Несмотря на то, что в целом демократическая новгородская традиция была очевидно чужда российскому абсолютизму, это упоминание все-таки нельзя считать только пропагандистской сентенцией. Екатерина, конечно, была твердо убеждена в том, что для такой огромной страны, как Россия, наилучшей и единственно возможной формой правления является абсолютная монархия, и ни в коем случае не республика. Но монархия, чтобы не быть деспотией, должна была, согласно воззрениям императрицы, обеспечивать своим подданным не только довольство и благополучие, но и справедливые законы, гражданские и сословные вольности, такие как право иметь выборные органы власти (конечно, с ограниченными полномочиями).
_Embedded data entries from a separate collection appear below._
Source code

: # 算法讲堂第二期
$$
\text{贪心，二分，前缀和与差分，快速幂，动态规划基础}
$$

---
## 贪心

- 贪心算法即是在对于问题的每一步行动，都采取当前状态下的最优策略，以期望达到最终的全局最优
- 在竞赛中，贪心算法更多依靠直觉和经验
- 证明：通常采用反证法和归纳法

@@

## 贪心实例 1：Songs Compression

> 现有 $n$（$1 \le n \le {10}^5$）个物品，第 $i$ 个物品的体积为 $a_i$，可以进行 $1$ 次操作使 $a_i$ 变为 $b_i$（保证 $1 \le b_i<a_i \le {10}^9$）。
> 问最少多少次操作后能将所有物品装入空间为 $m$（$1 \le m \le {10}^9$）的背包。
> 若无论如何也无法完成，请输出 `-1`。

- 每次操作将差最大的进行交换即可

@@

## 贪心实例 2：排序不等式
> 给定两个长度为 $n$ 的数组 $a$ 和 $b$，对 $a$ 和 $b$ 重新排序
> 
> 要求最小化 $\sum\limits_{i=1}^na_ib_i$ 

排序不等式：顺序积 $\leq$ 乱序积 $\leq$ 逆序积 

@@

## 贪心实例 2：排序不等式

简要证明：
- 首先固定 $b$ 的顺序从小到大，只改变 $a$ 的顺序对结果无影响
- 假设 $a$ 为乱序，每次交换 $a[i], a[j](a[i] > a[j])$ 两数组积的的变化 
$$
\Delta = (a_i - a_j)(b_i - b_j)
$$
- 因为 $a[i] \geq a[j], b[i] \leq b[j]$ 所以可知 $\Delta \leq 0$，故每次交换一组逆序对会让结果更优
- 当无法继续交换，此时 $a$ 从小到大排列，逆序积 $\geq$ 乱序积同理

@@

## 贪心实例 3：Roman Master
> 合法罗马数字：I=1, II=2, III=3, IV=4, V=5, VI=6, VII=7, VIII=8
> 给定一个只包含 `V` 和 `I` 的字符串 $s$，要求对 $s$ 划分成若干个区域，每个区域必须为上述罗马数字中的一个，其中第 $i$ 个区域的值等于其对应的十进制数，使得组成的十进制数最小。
И в этом отношении общественный строй древнего Новгорода, как и сходный исторический опыт многих европейских городов, давал российской государыне образцы для подражания.
Герб Санкт-Петербурга, помещенный на «Жалованной грамоте императрицы Екатерины II Санкт-Петербургу». 7 мая 1780 г.
Екатерина продолжила начатое Петром I введение в России выборных органов городского самоуправления.